Activity:
Copy the lines below word for word, starting with the line that contains "enfoque, te ayudaremos" and going on through the line that contains "GPS 59°57'75.63''N, 25°61'06.66''E". Leave out the pictures.

┌─ Extracted data

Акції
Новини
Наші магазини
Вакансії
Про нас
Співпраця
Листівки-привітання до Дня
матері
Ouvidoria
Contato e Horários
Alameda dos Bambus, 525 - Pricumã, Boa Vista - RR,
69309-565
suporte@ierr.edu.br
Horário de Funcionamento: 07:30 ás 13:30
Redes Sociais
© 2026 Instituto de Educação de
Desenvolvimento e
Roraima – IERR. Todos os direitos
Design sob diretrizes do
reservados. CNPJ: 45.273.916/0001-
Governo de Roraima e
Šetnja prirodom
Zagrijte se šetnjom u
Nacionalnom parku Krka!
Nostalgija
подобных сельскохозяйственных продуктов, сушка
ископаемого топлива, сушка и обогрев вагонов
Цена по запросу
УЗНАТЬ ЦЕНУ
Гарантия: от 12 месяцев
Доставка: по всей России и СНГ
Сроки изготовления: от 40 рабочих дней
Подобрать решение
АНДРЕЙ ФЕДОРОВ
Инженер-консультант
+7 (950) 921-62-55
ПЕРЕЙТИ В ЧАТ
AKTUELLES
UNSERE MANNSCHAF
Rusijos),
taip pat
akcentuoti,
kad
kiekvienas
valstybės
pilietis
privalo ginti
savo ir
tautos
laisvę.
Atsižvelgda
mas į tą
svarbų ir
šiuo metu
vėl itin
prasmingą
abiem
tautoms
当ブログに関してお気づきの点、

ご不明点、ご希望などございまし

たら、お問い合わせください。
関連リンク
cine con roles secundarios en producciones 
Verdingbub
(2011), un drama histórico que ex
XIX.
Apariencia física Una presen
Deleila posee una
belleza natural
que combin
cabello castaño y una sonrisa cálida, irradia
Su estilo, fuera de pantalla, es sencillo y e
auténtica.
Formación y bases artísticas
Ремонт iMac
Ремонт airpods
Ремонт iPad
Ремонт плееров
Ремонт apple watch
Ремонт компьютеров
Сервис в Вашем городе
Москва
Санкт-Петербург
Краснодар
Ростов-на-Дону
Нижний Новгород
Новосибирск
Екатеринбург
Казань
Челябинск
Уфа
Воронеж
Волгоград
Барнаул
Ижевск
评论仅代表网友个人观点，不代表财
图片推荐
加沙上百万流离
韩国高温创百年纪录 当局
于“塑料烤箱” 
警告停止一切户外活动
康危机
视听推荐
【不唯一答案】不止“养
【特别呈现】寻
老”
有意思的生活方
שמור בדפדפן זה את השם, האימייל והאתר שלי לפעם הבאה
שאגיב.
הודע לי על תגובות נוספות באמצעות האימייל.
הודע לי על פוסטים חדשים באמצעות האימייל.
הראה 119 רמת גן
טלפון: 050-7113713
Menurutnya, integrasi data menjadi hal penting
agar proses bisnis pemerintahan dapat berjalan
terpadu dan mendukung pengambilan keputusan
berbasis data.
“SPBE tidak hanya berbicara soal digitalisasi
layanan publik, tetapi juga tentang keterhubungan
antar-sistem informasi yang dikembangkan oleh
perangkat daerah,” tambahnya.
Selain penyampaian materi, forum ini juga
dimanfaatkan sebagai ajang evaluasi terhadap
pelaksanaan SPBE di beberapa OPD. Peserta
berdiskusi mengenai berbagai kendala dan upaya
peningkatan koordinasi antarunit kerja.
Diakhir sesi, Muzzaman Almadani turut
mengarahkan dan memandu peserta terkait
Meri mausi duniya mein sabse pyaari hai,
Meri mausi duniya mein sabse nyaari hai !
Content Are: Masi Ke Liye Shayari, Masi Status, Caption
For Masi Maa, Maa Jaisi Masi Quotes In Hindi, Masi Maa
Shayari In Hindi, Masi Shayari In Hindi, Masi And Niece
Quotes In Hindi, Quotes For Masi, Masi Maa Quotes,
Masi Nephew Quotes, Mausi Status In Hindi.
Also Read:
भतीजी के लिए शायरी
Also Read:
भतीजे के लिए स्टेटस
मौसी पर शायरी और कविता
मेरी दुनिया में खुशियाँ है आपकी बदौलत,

└─
┌─ Extracted data

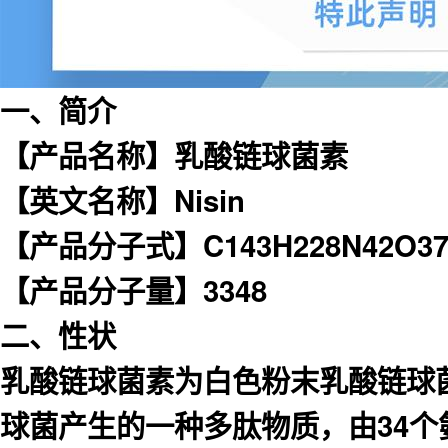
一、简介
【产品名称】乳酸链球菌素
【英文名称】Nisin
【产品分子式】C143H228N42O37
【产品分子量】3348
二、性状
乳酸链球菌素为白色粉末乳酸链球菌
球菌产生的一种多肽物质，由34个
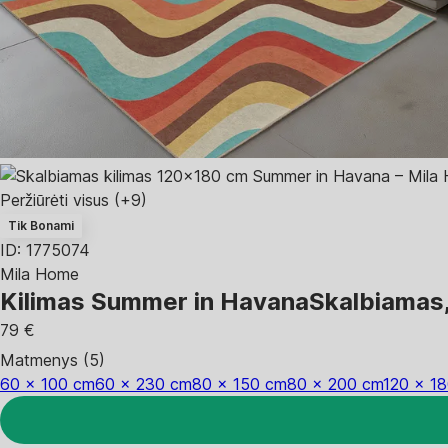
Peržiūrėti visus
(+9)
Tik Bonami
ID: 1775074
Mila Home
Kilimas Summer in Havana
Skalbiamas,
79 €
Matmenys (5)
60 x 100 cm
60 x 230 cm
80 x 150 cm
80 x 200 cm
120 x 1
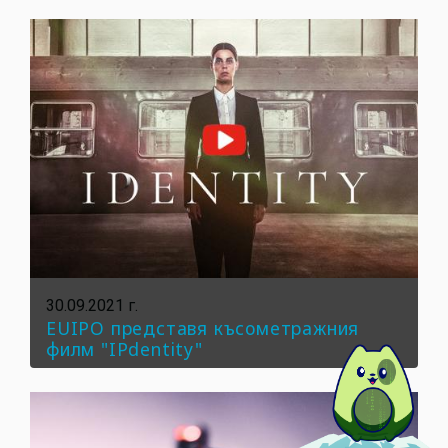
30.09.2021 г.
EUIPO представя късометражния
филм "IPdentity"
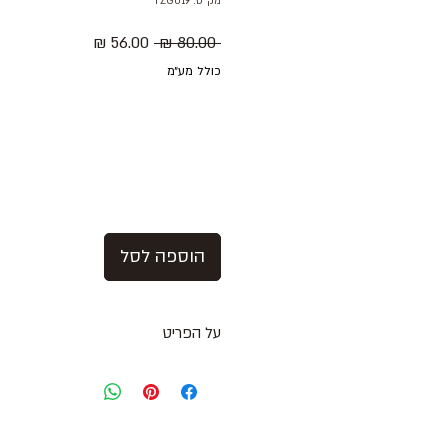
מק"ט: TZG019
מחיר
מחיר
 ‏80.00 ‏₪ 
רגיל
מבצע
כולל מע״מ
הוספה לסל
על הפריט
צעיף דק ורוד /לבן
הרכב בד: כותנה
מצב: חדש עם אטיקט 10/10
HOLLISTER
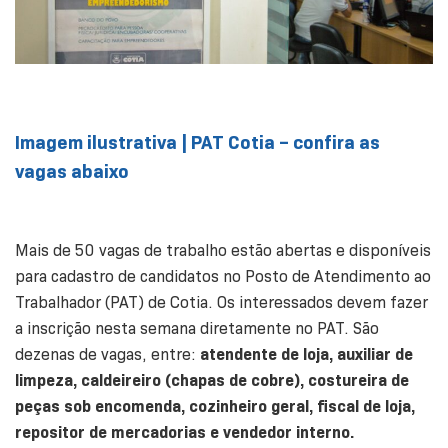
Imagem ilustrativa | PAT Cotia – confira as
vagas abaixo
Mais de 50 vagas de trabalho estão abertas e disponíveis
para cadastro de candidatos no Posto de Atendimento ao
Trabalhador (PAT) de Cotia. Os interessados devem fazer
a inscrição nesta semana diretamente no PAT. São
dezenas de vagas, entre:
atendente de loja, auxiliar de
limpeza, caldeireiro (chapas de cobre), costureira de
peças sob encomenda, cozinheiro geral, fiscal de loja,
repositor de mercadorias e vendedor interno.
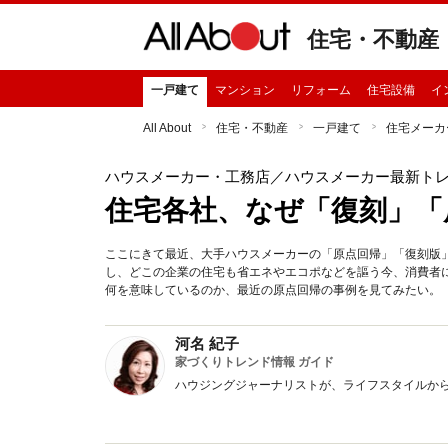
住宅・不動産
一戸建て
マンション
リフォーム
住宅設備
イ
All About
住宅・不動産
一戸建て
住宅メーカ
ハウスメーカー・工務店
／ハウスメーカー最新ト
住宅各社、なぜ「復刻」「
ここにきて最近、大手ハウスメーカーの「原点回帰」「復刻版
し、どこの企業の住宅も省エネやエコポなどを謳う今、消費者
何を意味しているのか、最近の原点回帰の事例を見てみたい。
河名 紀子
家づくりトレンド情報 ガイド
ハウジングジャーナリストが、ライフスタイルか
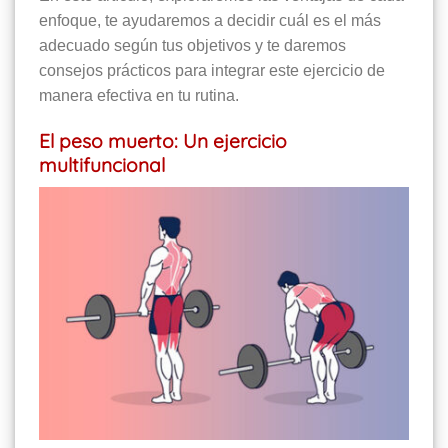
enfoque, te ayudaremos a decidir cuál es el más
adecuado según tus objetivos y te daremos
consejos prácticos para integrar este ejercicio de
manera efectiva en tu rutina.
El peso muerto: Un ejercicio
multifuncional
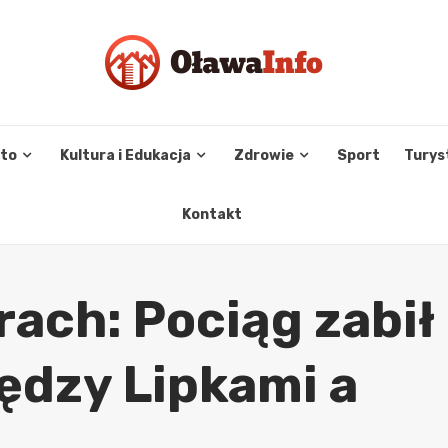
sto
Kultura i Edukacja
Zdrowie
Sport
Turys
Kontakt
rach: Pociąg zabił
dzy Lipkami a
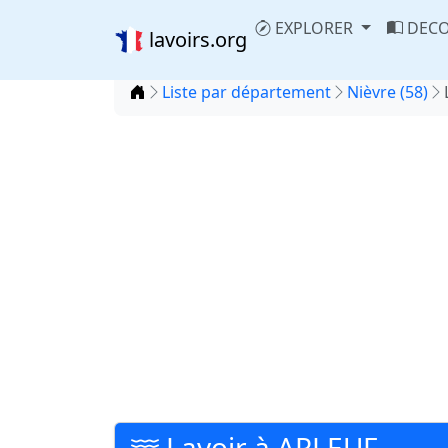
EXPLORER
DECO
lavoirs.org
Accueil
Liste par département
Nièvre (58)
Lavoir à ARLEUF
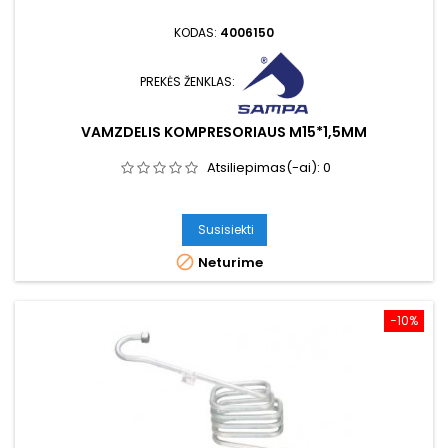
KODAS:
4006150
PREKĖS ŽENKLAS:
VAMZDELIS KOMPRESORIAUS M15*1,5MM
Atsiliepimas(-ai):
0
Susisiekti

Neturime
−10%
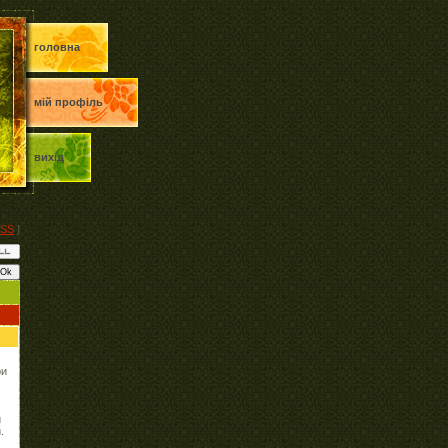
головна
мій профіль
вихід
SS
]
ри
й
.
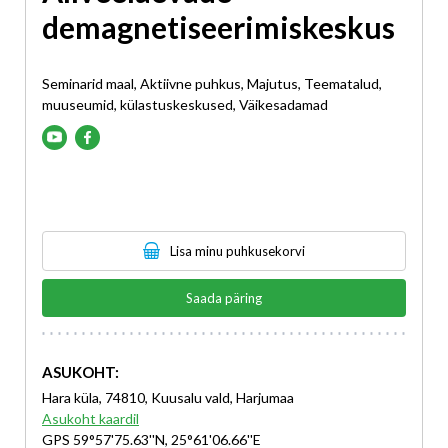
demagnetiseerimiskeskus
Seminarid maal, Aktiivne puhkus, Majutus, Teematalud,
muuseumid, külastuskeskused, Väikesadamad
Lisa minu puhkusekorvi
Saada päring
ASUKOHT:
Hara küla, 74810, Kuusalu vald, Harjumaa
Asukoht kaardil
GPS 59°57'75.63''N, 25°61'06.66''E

└─

Answer box:
enfoque, te ayudaremos a decidir cuál es el más
adecuado según tus objetivos y te daremos
consejos prácticos para integrar este ejercicio de
manera efectiva en tu rutina.
El peso muerto: Un ejercicio
multifuncional
sto
Kultura i Edukacja
Zdrowie
Sport
Turys
Kontakt
rach: Pociąg zabił
dzy Lipkami a
EXPLORER
DECO
lavoirs.org
Accueil
Liste par département
Nièvre (58)
Lavoir à ARLEUF
KODAS:
4006150
PREKĖS ŽENKLAS:
VAMZDELIS KOMPRESORIAUS M15*1,5MM
Atsiliepimas(-ai):
0
Susisiekti

Neturime
−10%
головна
мій профіль
вихід
SS
]
ри
й
.
demagnetiseerimiskeskus
Seminarid maal, Aktiivne puhkus, Majutus, Teematalud,
muuseumid, külastuskeskused, Väikesadamad
Lisa minu puhkusekorvi
Saada päring
ASUKOHT:
Hara küla, 74810, Kuusalu vald, Harjumaa
Asukoht kaardil
GPS 59°57'75.63''N, 25°61'06.66''E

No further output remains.